- [Your assignment]:
Write the listing out again exactly as it stands, with no images.

- [Given material]:

============================================================

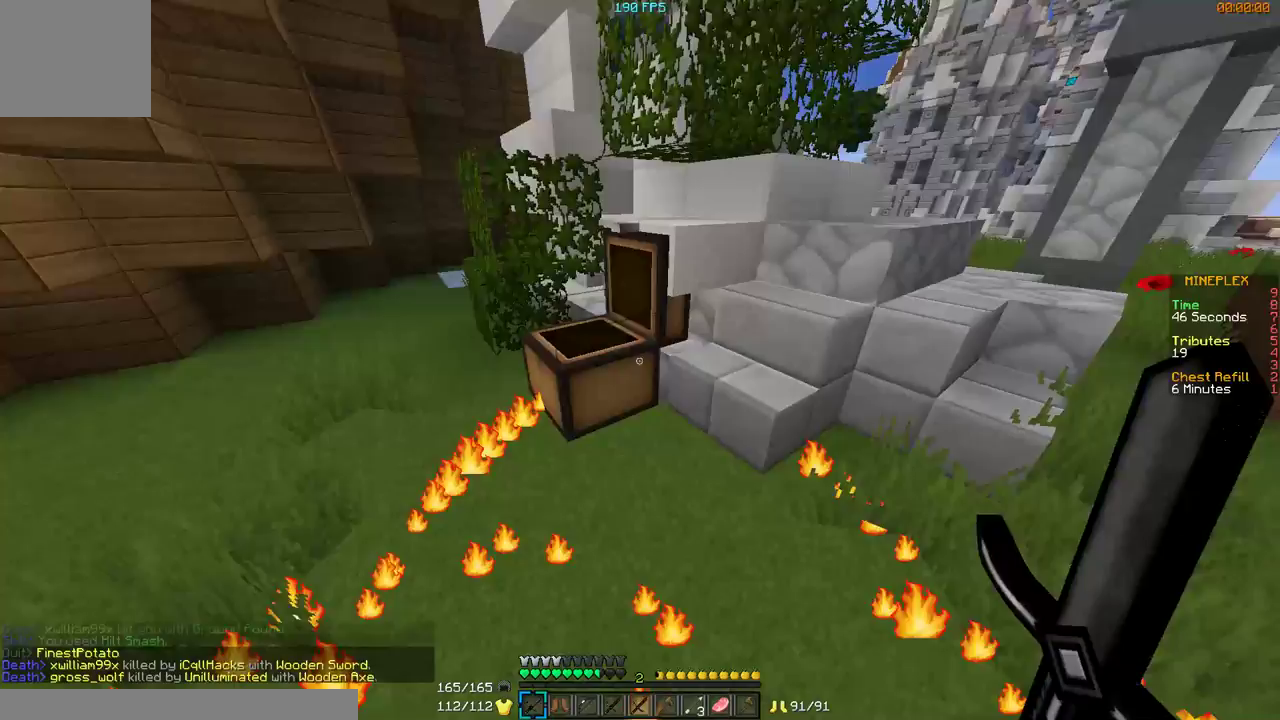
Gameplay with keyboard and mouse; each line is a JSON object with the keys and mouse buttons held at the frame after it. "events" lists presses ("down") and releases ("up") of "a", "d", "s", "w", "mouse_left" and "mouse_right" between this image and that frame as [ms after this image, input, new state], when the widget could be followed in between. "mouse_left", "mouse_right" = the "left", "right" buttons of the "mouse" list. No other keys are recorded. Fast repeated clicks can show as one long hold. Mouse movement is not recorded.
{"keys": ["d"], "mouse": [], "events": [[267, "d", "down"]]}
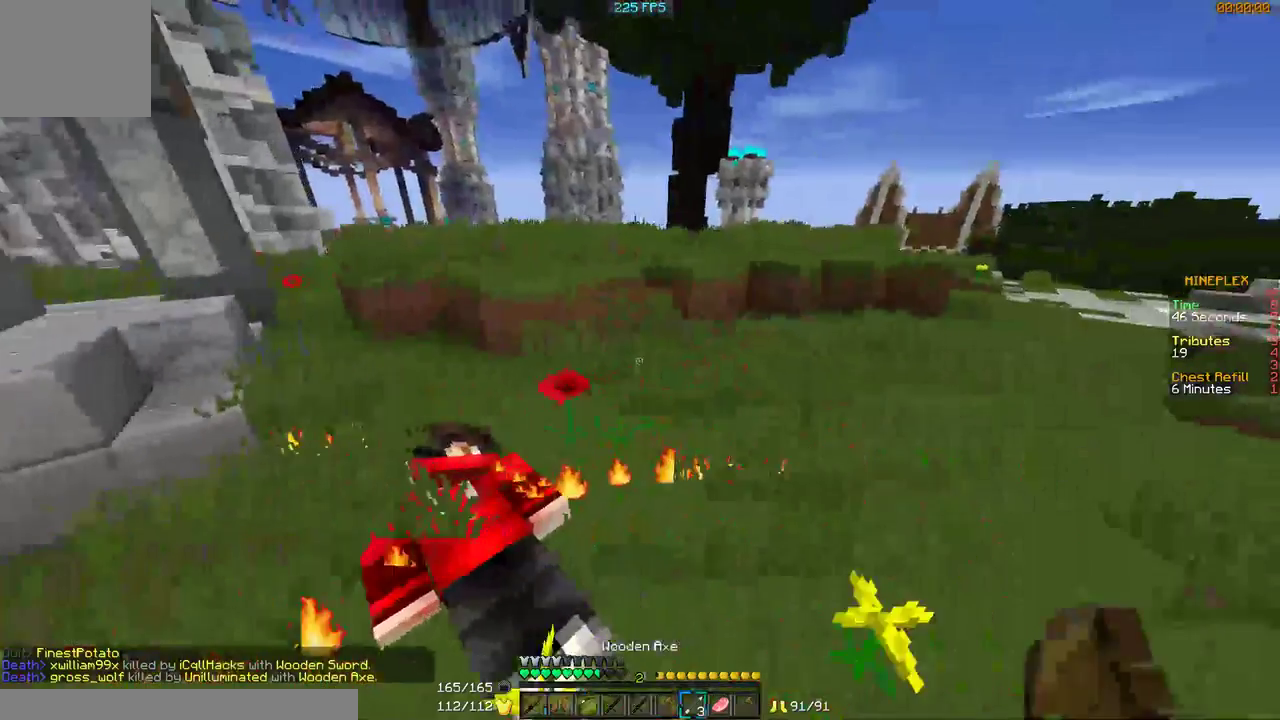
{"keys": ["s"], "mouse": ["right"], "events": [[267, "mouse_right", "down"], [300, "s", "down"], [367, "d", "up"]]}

============================================================

- [Exercise solution]:
Gameplay with keyboard and mouse; each line is a JSON object with the keys and mouse buttons held at the frame after it. "events" lists presses ("down") and releases ("up") of "a", "d", "s", "w", "mouse_left" and "mouse_right" between this image and that frame as [ms after this image, input, new state], when the widget could be followed in between. "mouse_left", "mouse_right" = the "left", "right" buttons of the "mouse" list. No other keys are recorded. Fast repeated clicks can show as one long hold. Mouse movement is not recorded.
{"keys": ["d"], "mouse": [], "events": [[267, "d", "down"]]}
{"keys": ["s"], "mouse": ["right"], "events": [[267, "mouse_right", "down"], [300, "s", "down"], [367, "d", "up"]]}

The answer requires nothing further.